Sor Rosita, que permanecía junto a la sala de visitas, como testigo mudo del drama que allí se desarrollaba, apareció al punto.

—¿Ha llamado, señor? —preguntó temerosa.

A Pedrosa le quedaba un golpe de efecto que quizá doblegara la voluntad de la sentenciada.

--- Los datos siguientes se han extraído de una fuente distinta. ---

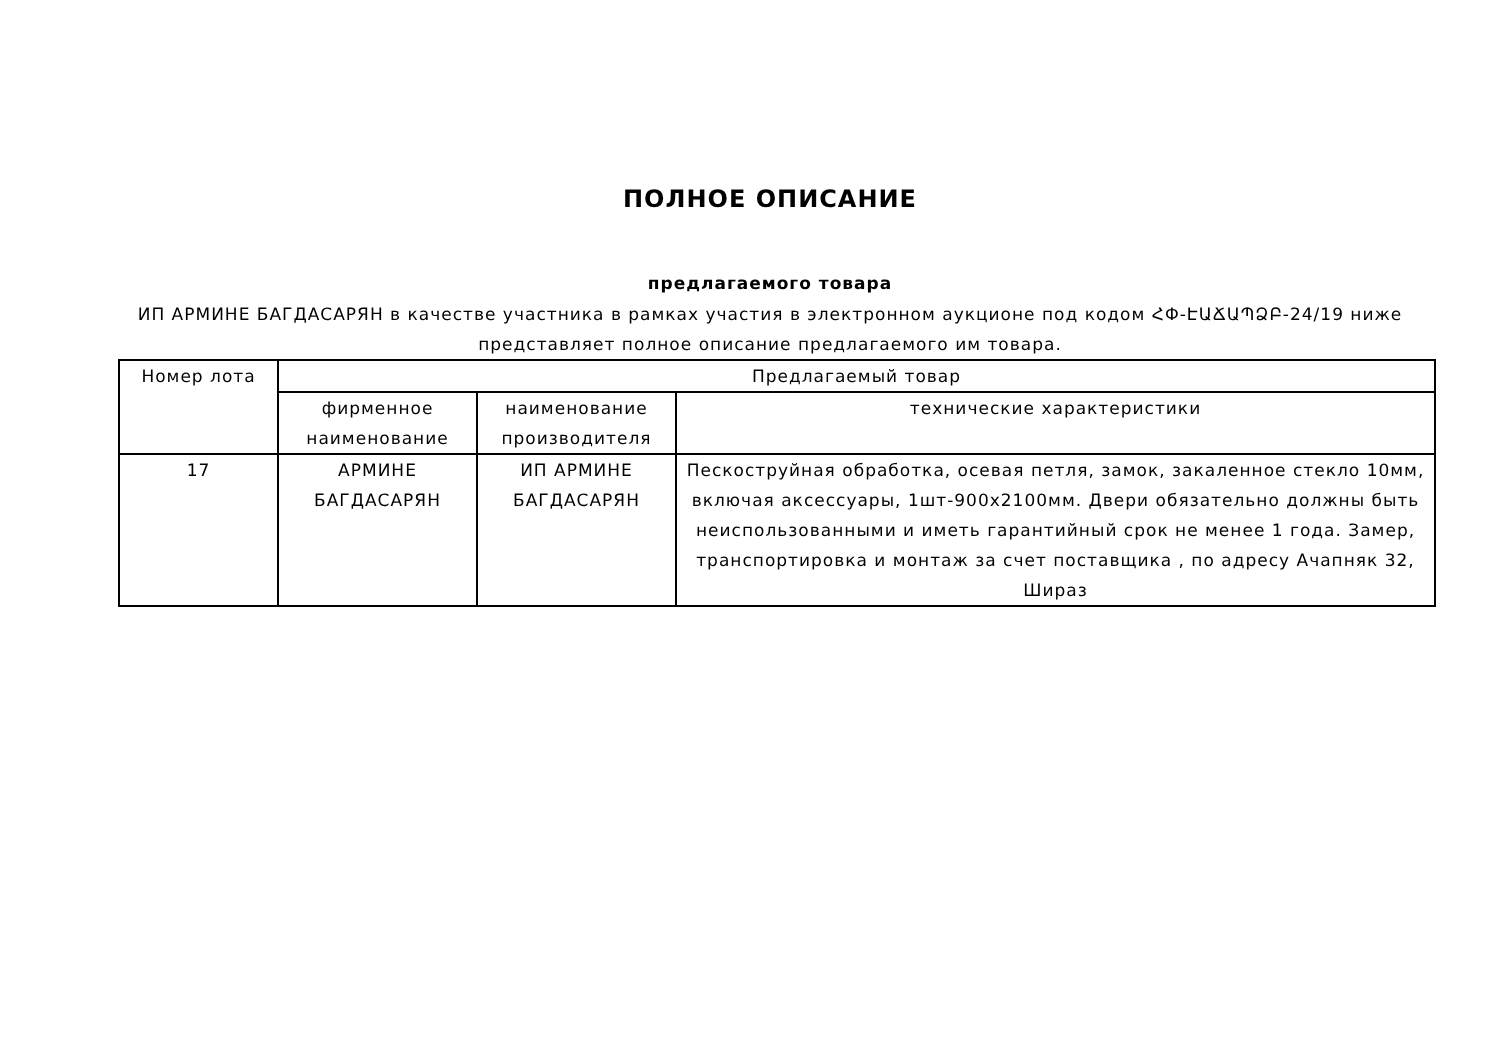ПОЛНОЕ ОПИСАНИЕ
предлагаемого товара
ИП АРМИНЕ БАГДАСАРЯН в качестве участника в рамках участия в электронном аукционе под кодом ՀՓ-ԷԱՃԱՊՁԲ-24/19 ниже представляет полное описание предлагаемого им товара.
| Номер лота | Предлагаемый товар | | |
| --- | --- | --- | --- |
| | фирменное наименование | наименование производителя | технические характеристики |
| 17 | АРМИНЕ БАГДАСАРЯН | ИП АРМИНЕ БАГДАСАРЯН | Пескоструйная обработка, осевая петля, замок, закаленное стекло 10мм, включая аксессуары, 1шт-900x2100мм. Двери обязательно должны быть неиспользованными и иметь гарантийный срок не менее 1 года. Замер, транспортировка и монтаж за счет поставщика , по адресу Ачапняк 32, Шираз |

Aún no se daba por vencido.

—¡Que lo dispongan todo para el traslado de la prisionera! ¡Mañana! ¡Por la mañana!

—¿Tiene… tiene que preparar su equipaje?

Pedrosa soltó una carcajada.

—¿Equipaje, dice? ¡A donde va le aseguro que no lo necesita! ¡Dígale a la priora que lo disponga todo!

—¿Adónde la llevan? —La pregunta había brotado de forma espontánea.

Pedrosa no reprimió una mueca de satisfacción. Sin proponérselo, la monja le sirvió en bandeja una nueva posibilidad para tratar de minar la resistencia de Mariana, convertida para él en una cuestión de honrilla personal.

—¡A la Cárcel Baja! —Miró a Mariana para comprobar el efecto que causaban sus palabras.

—¡¿A la Cárcel Baja?! —Sor Rosa se llevó a la boca una de sus manos.

—Así es. ¿Ignora que a los que van a ser entregados al verdugo se les custodia en la cárcel hasta cumplir sentencia?

—Pero… pero doña Mariana…

—Por si no ha tenido el oído atento a nuestra conversación, cosa que dudo, pues no se ha separado del otro lado de la puerta, le diré que doña Mariana de Pineda será entregada al verdugo en cuarenta y ocho horas.

Pedrosa empuñó el bastón y dirigió una torva mirada a Mariana, que hizo acopio de fuerzas para mantenerse erguida y controlar el temblor que empezaba a sacudirla; lo que no pudo evitar fue la palidez que se había apoderado de su rostro.